Start of Source material
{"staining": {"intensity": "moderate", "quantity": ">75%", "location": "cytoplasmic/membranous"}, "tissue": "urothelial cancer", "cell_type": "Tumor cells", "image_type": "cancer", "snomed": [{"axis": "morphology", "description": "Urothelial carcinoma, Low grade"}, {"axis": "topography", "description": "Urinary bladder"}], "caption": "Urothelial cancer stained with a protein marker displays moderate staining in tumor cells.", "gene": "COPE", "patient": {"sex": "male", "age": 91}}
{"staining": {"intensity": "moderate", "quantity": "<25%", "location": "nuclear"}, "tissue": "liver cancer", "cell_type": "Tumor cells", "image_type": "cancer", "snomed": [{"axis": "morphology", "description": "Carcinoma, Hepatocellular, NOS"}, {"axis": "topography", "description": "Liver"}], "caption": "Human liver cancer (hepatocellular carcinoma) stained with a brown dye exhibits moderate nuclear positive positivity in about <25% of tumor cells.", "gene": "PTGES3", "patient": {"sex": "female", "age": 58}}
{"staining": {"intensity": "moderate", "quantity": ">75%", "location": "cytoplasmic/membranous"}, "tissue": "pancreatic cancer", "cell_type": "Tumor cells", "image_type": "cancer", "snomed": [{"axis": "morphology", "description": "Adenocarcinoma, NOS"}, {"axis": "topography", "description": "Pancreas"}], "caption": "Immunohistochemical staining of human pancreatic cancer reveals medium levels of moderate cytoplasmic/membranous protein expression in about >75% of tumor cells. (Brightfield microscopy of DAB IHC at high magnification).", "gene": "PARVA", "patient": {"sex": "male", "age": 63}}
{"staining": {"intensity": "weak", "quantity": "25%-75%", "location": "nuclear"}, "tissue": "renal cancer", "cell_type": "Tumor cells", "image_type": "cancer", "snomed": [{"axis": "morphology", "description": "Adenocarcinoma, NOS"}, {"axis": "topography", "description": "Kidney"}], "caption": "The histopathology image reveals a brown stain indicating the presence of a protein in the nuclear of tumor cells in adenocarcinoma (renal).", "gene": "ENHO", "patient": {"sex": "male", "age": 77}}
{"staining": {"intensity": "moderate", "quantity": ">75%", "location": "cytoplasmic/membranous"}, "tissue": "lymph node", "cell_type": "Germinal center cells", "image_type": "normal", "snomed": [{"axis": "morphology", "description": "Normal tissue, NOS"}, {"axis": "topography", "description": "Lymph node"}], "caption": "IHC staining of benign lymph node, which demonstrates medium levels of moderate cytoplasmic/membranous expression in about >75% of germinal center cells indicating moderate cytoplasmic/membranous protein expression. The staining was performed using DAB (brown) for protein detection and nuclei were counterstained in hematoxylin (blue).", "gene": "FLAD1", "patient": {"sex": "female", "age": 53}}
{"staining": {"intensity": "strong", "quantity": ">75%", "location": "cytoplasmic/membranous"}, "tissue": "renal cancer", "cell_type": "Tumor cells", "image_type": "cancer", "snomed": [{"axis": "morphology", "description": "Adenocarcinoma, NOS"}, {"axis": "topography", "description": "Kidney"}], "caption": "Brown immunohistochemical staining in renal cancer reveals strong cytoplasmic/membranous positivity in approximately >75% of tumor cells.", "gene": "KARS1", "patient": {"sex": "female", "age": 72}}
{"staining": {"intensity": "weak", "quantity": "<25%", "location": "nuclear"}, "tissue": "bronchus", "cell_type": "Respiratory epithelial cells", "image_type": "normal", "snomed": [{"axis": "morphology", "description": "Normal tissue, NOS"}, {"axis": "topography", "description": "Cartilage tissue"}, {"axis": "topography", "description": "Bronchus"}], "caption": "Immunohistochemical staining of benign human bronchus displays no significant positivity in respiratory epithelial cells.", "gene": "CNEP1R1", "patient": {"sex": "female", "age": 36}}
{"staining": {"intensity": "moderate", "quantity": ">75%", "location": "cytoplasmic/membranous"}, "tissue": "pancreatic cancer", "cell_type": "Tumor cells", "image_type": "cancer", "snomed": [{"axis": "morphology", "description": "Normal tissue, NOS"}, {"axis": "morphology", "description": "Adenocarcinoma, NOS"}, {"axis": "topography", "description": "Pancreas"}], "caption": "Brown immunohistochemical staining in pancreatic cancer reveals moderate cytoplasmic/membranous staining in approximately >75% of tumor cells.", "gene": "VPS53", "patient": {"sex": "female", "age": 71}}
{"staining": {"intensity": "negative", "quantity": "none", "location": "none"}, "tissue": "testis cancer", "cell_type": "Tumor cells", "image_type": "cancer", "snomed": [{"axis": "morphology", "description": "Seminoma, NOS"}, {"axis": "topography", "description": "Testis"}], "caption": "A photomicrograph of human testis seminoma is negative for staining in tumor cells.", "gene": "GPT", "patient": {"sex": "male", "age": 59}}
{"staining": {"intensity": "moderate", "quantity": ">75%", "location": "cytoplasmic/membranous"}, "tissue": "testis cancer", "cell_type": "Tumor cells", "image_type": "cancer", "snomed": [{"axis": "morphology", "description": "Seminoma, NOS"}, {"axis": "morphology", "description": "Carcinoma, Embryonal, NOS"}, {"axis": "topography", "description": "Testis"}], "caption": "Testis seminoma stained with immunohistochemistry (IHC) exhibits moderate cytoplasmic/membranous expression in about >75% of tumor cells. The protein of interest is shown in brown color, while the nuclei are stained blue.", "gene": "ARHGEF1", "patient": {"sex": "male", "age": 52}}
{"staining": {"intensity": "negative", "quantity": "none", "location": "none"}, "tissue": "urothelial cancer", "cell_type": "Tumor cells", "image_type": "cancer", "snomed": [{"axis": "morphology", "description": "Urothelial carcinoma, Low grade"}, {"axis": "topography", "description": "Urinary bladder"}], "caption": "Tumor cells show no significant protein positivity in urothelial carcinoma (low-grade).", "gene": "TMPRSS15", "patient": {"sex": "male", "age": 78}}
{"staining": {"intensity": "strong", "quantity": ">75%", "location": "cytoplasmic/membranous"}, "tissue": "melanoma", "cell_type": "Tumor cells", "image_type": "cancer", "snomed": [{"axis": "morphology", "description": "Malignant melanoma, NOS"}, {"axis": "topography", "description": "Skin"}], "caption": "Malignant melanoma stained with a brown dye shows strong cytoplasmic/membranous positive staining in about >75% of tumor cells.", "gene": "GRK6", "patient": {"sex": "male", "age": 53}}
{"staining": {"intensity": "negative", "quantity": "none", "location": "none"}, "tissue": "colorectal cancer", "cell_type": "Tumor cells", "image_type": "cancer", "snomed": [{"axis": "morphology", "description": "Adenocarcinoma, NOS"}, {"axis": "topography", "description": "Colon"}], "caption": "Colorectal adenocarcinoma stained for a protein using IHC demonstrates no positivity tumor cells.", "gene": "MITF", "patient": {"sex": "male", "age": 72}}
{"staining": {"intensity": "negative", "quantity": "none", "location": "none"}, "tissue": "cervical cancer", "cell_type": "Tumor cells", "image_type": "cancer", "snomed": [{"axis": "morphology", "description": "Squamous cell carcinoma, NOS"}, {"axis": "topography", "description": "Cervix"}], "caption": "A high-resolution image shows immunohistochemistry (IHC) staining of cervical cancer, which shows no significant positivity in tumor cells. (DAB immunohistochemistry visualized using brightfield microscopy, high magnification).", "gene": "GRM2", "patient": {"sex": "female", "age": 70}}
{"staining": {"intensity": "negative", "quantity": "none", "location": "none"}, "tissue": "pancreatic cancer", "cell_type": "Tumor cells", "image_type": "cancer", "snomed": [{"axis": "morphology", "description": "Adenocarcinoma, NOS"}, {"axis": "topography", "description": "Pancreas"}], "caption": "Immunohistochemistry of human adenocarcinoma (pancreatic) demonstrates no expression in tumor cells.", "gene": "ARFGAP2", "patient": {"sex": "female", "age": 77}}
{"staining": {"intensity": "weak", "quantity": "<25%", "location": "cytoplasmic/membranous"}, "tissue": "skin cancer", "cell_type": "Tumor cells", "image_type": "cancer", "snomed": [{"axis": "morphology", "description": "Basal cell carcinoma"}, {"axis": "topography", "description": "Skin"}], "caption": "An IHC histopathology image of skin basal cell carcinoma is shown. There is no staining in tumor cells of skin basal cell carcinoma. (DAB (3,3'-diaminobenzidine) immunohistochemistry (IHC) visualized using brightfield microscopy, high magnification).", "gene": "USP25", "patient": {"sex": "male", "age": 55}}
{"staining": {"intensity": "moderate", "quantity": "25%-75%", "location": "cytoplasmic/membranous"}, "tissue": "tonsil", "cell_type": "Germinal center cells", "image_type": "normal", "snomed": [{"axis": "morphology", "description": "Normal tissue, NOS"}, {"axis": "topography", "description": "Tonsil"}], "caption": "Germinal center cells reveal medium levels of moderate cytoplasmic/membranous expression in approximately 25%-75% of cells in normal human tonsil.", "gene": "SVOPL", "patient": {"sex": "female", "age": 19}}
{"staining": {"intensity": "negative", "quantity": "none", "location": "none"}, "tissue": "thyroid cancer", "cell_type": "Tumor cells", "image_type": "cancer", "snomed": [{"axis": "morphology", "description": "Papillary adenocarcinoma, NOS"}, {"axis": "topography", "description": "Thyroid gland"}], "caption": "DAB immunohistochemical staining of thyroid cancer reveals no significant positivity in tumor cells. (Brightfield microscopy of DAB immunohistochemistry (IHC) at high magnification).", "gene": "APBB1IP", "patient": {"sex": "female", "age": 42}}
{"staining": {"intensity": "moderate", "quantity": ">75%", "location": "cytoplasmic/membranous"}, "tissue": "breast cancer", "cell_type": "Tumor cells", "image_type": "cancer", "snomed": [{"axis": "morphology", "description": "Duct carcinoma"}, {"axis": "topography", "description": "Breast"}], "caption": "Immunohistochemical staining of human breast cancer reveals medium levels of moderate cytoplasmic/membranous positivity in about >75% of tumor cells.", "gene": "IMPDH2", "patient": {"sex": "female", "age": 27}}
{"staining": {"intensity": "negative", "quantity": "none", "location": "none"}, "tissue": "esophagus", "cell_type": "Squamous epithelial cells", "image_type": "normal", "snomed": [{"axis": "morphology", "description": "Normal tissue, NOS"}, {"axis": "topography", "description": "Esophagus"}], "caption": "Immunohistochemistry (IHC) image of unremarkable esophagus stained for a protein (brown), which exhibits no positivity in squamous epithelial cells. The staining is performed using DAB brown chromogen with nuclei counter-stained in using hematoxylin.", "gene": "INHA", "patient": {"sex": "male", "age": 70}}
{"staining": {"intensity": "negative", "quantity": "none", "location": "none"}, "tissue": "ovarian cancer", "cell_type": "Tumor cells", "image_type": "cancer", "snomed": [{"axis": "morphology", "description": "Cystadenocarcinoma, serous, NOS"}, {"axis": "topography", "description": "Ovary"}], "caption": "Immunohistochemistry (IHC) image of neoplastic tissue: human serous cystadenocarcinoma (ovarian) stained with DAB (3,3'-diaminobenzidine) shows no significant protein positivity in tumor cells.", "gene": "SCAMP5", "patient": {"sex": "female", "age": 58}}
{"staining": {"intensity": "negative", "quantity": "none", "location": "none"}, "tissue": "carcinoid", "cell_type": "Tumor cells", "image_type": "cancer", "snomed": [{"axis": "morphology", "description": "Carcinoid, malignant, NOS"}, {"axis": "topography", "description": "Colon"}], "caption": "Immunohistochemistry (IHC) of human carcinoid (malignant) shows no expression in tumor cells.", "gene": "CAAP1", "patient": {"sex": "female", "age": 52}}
End of Source material
What is being asked: Scan the data for lines containing "bladder" and copy all of them.

Task solution:
{"staining": {"intensity": "moderate", "quantity": ">75%", "location": "cytoplasmic/membranous"}, "tissue": "urothelial cancer", "cell_type": "Tumor cells", "image_type": "cancer", "snomed": [{"axis": "morphology", "description": "Urothelial carcinoma, Low grade"}, {"axis": "topography", "description": "Urinary bladder"}], "caption": "Urothelial cancer stained with a protein marker displays moderate staining in tumor cells.", "gene": "COPE", "patient": {"sex": "male", "age": 91}}
{"staining": {"intensity": "negative", "quantity": "none", "location": "none"}, "tissue": "urothelial cancer", "cell_type": "Tumor cells", "image_type": "cancer", "snomed": [{"axis": "morphology", "description": "Urothelial carcinoma, Low grade"}, {"axis": "topography", "description": "Urinary bladder"}], "caption": "Tumor cells show no significant protein positivity in urothelial carcinoma (low-grade).", "gene": "TMPRSS15", "patient": {"sex": "male", "age": 78}}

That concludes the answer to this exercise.